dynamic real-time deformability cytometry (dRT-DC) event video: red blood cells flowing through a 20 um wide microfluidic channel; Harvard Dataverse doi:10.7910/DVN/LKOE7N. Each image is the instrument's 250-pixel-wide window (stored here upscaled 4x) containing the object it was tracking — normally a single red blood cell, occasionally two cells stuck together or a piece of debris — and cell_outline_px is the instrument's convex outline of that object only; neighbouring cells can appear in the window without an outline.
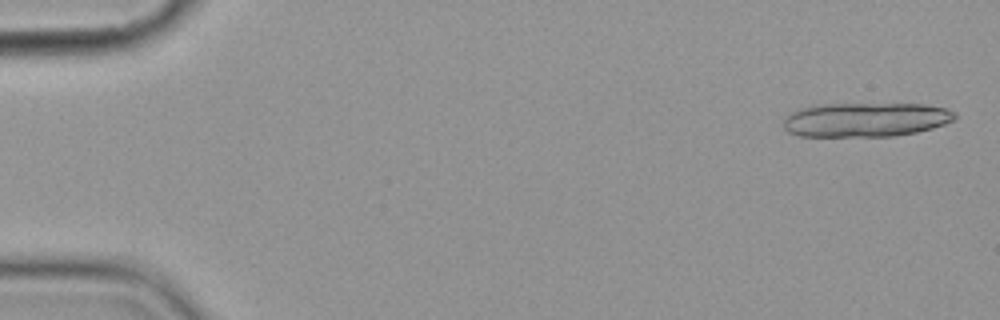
{"species": "common noctule bat (a hibernating species)", "species_latin": "Nyctalus noctula", "temperature_condition": "cold", "stored_images_in_passage": 4, "camera_frame_rate_fps": 3000, "um_per_image_px": 0.085, "animal": {"sex": "female", "body_mass_g": 19.9}, "frame": {"image": 1, "passage_image": 1, "time_ms": 0.0, "image_size_px": [1000, 320], "cell_outline_px": [[956, 120], [932, 128], [916, 132], [896, 136], [800, 136], [788, 132], [784, 128], [784, 116], [800, 108], [820, 104], [924, 104], [948, 108], [956, 112]], "centroid_in_image_um": [73.61, 10.17], "position_along_channel_um": 11.4, "area_um2": 34.45}}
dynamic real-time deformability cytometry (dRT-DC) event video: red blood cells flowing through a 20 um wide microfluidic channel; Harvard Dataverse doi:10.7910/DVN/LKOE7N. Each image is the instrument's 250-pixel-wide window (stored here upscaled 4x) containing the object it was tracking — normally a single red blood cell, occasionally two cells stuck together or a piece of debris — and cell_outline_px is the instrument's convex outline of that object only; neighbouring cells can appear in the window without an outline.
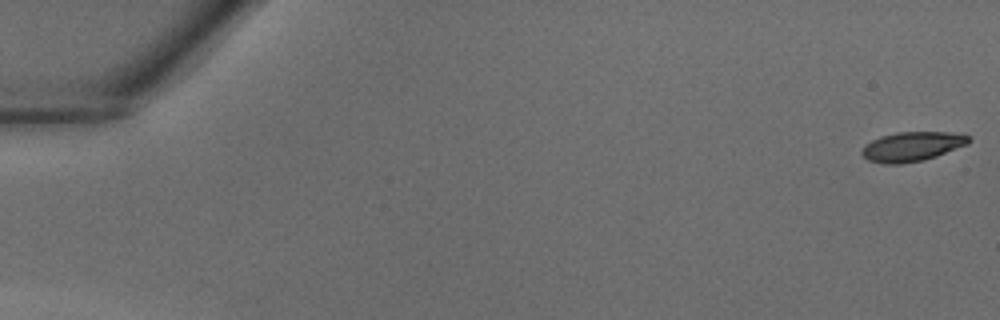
{"species": "common noctule bat (a hibernating species)", "species_latin": "Nyctalus noctula", "temperature_condition": "warm", "stored_images_in_passage": 41, "camera_frame_rate_fps": 3000, "um_per_image_px": 0.085, "animal": {"sex": "male", "body_mass_g": 18.8}, "frame": {"image": 1, "passage_image": 1, "time_ms": 0.0, "image_size_px": [1000, 320], "cell_outline_px": [[972, 140], [968, 144], [936, 156], [924, 160], [900, 164], [884, 164], [868, 160], [860, 152], [864, 144], [880, 136], [896, 132], [964, 132], [972, 136]], "centroid_in_image_um": [77.57, 12.43], "position_along_channel_um": 7.4, "area_um2": 18.73}}
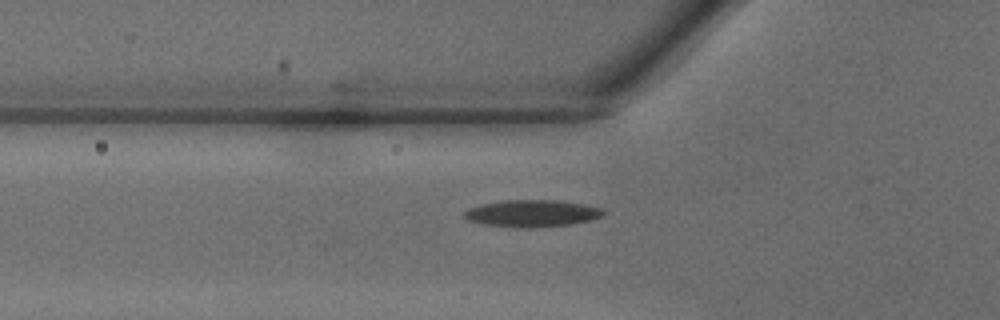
{"frame": {"image": 2, "passage_image": 15, "time_ms": 4.667, "image_size_px": [1000, 320], "cell_outline_px": [[604, 212], [600, 216], [592, 220], [568, 224], [532, 228], [524, 228], [484, 224], [468, 220], [464, 216], [464, 212], [468, 208], [484, 204], [504, 200], [560, 200], [600, 208]], "centroid_in_image_um": [45.19, 18.14], "position_along_channel_um": 80.6, "area_um2": 21.5}}
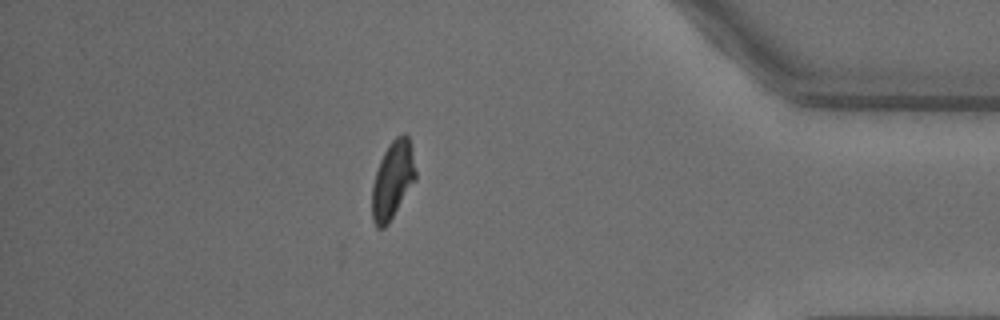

──────────────────────────────

Exercise — Working from the lines above, reproduce the material exactly and exclude its pictures.

Result below —
dynamic real-time deformability cytometry (dRT-DC) event video: red blood cells flowing through a 20 um wide microfluidic channel; Harvard Dataverse doi:10.7910/DVN/LKOE7N. Each image is the instrument's 250-pixel-wide window (stored here upscaled 4x) containing the object it was tracking — normally a single red blood cell, occasionally two cells stuck together or a piece of debris — and cell_outline_px is the instrument's convex outline of that object only; neighbouring cells can appear in the window without an outline.
{"species": "common noctule bat (a hibernating species)", "species_latin": "Nyctalus noctula", "temperature_condition": "cold", "stored_images_in_passage": 4, "camera_frame_rate_fps": 3000, "um_per_image_px": 0.085, "animal": {"sex": "female", "body_mass_g": 19.9}, "frame": {"image": 1, "passage_image": 1, "time_ms": 0.0, "image_size_px": [1000, 320], "cell_outline_px": [[956, 120], [932, 128], [916, 132], [896, 136], [800, 136], [788, 132], [784, 128], [784, 116], [800, 108], [820, 104], [924, 104], [948, 108], [956, 112]], "centroid_in_image_um": [73.61, 10.17], "position_along_channel_um": 11.4, "area_um2": 34.45}}
dynamic real-time deformability cytometry (dRT-DC) event video: red blood cells flowing through a 20 um wide microfluidic channel; Harvard Dataverse doi:10.7910/DVN/LKOE7N. Each image is the instrument's 250-pixel-wide window (stored here upscaled 4x) containing the object it was tracking — normally a single red blood cell, occasionally two cells stuck together or a piece of debris — and cell_outline_px is the instrument's convex outline of that object only; neighbouring cells can appear in the window without an outline.
{"species": "common noctule bat (a hibernating species)", "species_latin": "Nyctalus noctula", "temperature_condition": "warm", "stored_images_in_passage": 41, "camera_frame_rate_fps": 3000, "um_per_image_px": 0.085, "animal": {"sex": "male", "body_mass_g": 18.8}, "frame": {"image": 1, "passage_image": 1, "time_ms": 0.0, "image_size_px": [1000, 320], "cell_outline_px": [[972, 140], [968, 144], [936, 156], [924, 160], [900, 164], [884, 164], [868, 160], [860, 152], [864, 144], [880, 136], [896, 132], [964, 132], [972, 136]], "centroid_in_image_um": [77.57, 12.43], "position_along_channel_um": 7.4, "area_um2": 18.73}}
{"frame": {"image": 2, "passage_image": 15, "time_ms": 4.667, "image_size_px": [1000, 320], "cell_outline_px": [[604, 212], [600, 216], [592, 220], [568, 224], [532, 228], [524, 228], [484, 224], [468, 220], [464, 216], [464, 212], [468, 208], [484, 204], [504, 200], [560, 200], [600, 208]], "centroid_in_image_um": [45.19, 18.14], "position_along_channel_um": 80.6, "area_um2": 21.5}}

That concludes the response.